The example she points to is the use of AI to sentence criminal defendants. The problem is the machine-learning systems used in those cases were trained on historical sentencing information—data that’s inherently racially biased. As a result, communities of color and other populations that have been historically targeted by law enforcement receive harsher sentences due to the AI that are replicating the biases.
The false idea that an AI is sentient, then, could lead people to think that the technology is capable of much, much more than it really is. In reality, these are issues that can and should only be solved by human beings. “We can’t wash our problems through machine learning, get the same result, and feel better about it because an AI came up with it,” Edelson said. “It leads to an abdication of responsibility.”
And if a robot was actually sentient in a way that matters, we would know pretty quickly. After all, artificial general intelligence, or the ability of an AI to learn anything a human can, is something of a holy grail for many researchers, scientists, philosophers, and engineers already. There needs to and would be something of a consensus if and when an AI becomes sentient.
For Domingos, the LaMDA story is a cautionary tale—one that’s more amusing than it is surprising. “You’d be surprised at how many people who aren’t dumb who are onboard with such nonsense,” he said. “It shows we have much more work to do.”

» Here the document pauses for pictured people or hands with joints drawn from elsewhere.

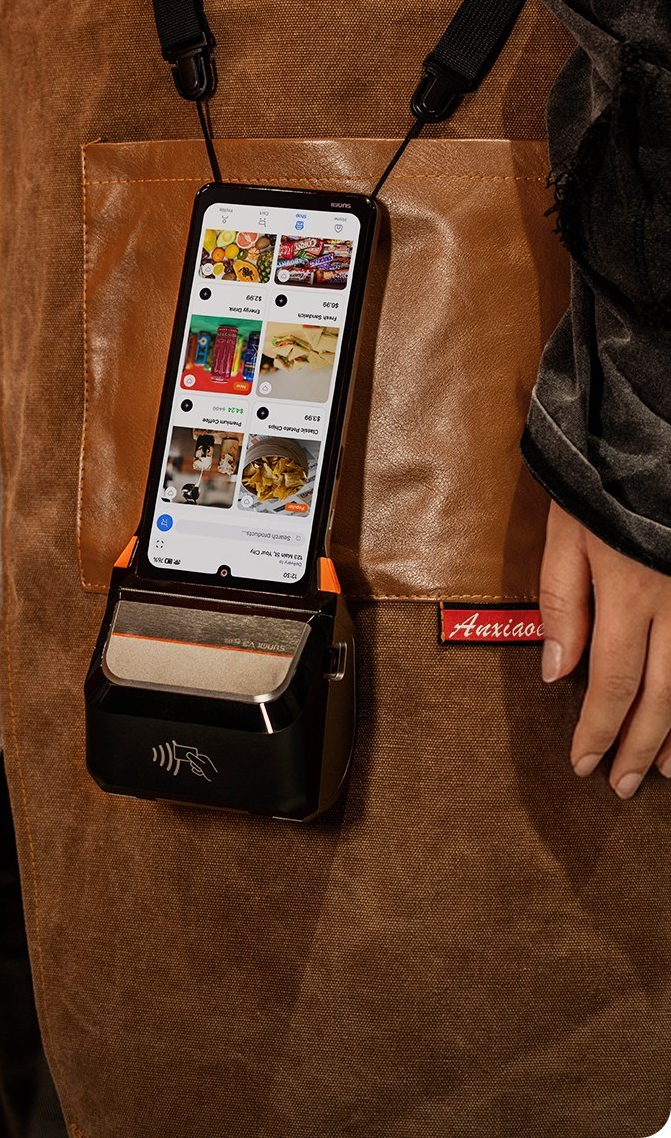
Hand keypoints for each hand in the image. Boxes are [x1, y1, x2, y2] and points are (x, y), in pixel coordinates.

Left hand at [539, 501, 670, 796]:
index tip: (583, 763)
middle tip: (623, 786)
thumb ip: (562, 603)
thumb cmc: (604, 479)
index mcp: (630, 591)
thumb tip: (557, 673)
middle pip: (662, 695)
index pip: (611, 682)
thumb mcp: (566, 532)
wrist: (657, 431)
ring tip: (664, 769)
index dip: (598, 730)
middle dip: (639, 746)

Lemoine’s story strikes as a case of digital pareidolia, a psychological phenomenon where you see patterns and faces where there aren’t. It’s been exacerbated by his proximity to the supposedly sentient AI. After all, he spent months working on the chatbot, with countless hours developing and “conversing” with it. He built a relationship with the bot—a one-sided one but a relationship nonetheless.
Perhaps we shouldn’t be too surprised, then, that when you talk to yourself long enough, you start hearing voices talk back.